» **ARTICOLO**:

>>>

La maschera del ragioniere tragico raccontata da una marcia e da un tango
La Ballata di Fantozzi è la canzone probabilmente più storica e leggendaria legata alla comicità italiana. E’ il brano dedicato al ragioniere più famoso di sempre. Fantozzi nasce come personaggio letterario e divenuto una maschera del cinema e della società. Un eroe, sotto tanti aspetti.
Cominciamo quindi proprio da La Ballata di Fantozzi il nostro terzo e ultimo capitolo della rubrica Musica ed Eroi, con il quale indagheremo le colonne sonore dei film comici. Da sempre, infatti, novembre e dicembre sono dedicati alle risate dei cinepanettoni.
Quando nel 1975 il Maestro Fabio Frizzi musica le parole di Leo Benvenuti, Piero De Bernardi e Paolo Villaggio, non può immaginare il successo che avrà il film, né tantomeno la canzone, vero e proprio paradigma del personaggio.
Sveglia e caffè, barba e bidet, presto che perdo il tram.
Bastano solo queste prime parole a richiamare già la melodia che Frizzi regala a ritmo di marcia con tanto di percussioni pronte a sottolineare l’incedere goffo e lento del ragioniere. A dettare i tempi della canzone sembra proprio la macchina da scrivere, lo strumento di lavoro nonché fonte di stress dei dipendenti. La Ballata di Fantozzi, come tutte le colonne sonore, descrive infatti il carattere del protagonista. La musica lo accompagna in ogni (dis)avventura per tutta la durata del film.
L’esordio quasi faticoso di una melodia su cui Villaggio interpreta quelle parole diventate cult, danno spazio a una frenetica necessità di affrontare la giornata dopo aver preso l’autobus rigorosamente…al volo!
Un coro di voci femminili riecheggia la voglia di vacanza con uno spensierato “Uacciuariuari” che contrasta con gli impegni di lavoro del protagonista.
La fatica, la frustrazione, le umiliazioni.
Questi sono i tre canali attraverso i quali La ballata di Fantozzi e l’intera saga del film sanno fare ironia, prendendo di mira in realtà non tanto i dipendenti della Megaditta quanto i potenti che li comandano. Ovvero quelli che dovrebbero prendere decisioni, e che in realtà si prendono gioco dei cosiddetti sottoposti, di cui il buon Ugo è proprio il simbolo.
Sposato con una donna (la Pina) che anziché amarlo lo stima tantissimo quando non prova per lui pena. Innamorato nemmeno troppo segretamente della più insopportabile, volubile e nemmeno troppo bella collega Silvani (interpretata dalla magistrale Anna Mazzamauro).
La maschera creata da Villaggio, nella sua palese mediocrità rappresenta l’eroe della normalità. Il ragioniere non accetta di passare per l’annunciato perdente, che deve rassegnarsi di essere alla fine di ogni triste storia.
Lotta per i diritti dei lavoratori, si mette in prima linea a difesa dell’azienda, protegge la sua famiglia.
Apparentemente gli riesce tutto male, in realtà il regista Luciano Salce dirige un geniale personaggio che le tenta tutte prima di dovere alzare bandiera bianca.

<<<

» **ESTRATTI DEI RECORD**:
>>>

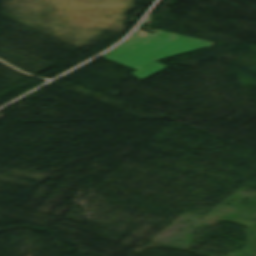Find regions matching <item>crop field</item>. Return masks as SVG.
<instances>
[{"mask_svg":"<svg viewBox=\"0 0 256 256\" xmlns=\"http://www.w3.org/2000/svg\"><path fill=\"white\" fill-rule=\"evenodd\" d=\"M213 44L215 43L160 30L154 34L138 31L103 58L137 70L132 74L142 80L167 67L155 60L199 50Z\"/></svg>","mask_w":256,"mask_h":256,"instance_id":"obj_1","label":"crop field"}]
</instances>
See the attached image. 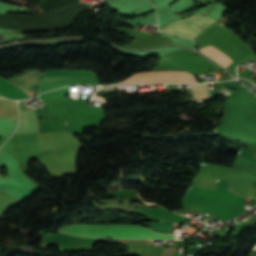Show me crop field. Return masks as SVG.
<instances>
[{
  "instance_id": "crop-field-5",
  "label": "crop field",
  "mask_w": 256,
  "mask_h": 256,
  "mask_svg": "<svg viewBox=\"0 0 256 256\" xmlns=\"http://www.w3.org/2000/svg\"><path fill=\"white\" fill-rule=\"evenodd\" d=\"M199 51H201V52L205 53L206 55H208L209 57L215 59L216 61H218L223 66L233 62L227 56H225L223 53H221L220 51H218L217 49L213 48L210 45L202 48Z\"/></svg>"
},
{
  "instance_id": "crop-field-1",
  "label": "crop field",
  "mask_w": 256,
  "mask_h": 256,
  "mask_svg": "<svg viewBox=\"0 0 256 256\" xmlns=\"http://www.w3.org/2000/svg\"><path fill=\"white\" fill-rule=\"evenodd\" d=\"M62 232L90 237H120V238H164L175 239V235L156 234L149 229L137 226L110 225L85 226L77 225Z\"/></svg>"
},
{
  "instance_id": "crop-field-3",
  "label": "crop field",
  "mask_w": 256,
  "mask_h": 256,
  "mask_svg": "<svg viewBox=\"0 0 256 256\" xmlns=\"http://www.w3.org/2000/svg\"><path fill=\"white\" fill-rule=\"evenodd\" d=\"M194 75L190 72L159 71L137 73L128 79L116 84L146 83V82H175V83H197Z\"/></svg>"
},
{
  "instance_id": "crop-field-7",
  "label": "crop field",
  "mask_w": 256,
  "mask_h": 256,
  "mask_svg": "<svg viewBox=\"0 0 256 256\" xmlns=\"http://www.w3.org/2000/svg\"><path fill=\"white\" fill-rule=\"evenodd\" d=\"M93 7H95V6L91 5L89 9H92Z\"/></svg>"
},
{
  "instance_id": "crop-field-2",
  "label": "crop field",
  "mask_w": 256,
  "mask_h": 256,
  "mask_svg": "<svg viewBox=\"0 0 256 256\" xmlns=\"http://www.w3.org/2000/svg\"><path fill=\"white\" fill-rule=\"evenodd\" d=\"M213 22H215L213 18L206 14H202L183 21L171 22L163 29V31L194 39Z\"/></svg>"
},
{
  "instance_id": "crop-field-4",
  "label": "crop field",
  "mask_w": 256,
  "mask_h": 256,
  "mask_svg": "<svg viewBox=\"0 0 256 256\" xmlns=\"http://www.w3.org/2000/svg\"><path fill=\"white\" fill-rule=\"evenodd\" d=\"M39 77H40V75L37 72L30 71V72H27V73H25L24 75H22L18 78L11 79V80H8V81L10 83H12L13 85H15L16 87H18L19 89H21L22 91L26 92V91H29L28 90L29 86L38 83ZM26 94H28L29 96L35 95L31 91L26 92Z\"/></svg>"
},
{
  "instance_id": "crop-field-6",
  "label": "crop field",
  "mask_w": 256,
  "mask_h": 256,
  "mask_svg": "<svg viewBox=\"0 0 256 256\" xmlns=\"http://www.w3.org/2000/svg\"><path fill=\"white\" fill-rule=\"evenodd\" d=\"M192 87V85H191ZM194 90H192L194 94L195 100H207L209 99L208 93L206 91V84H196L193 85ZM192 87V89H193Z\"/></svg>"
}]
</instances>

<<<

» **PROBLEMA SCRITTO 1**:
Nell'articolo sulla Ballata di Fantozzi, chi ha messo in musica le parole della canzone nel 1975?
» **PROBLEMA SCRITTO 2**:
Estrai dall'articolo sulla Ballata di Fantozzi, parola per parola, il brano che si apre con le parole contenenti "Questi sono i" e si chiude con "magistrale Anna Mazzamauro).".

» **RISPOSTA COMPLETA 1**:
Il Maestro Fabio Frizzi.

» **RISPOSTA COMPLETA 2**:
Questi sono i tre canali attraverso i quali La ballata di Fantozzi e l’intera saga del film sanno fare ironia, prendendo di mira in realtà non tanto i dipendenti della Megaditta quanto i potenti che li comandano. Ovvero quelli che dovrebbero prendere decisioni, e che in realtà si prendono gioco dei cosiddetti sottoposti, di cui il buon Ugo è proprio il simbolo.
Sposato con una donna (la Pina) che anziché amarlo lo stima tantissimo quando non prova per lui pena. Innamorato nemmeno troppo segretamente della più insopportabile, volubile e nemmeno troppo bella collega Silvani (interpretata dalla magistrale Anna Mazzamauro).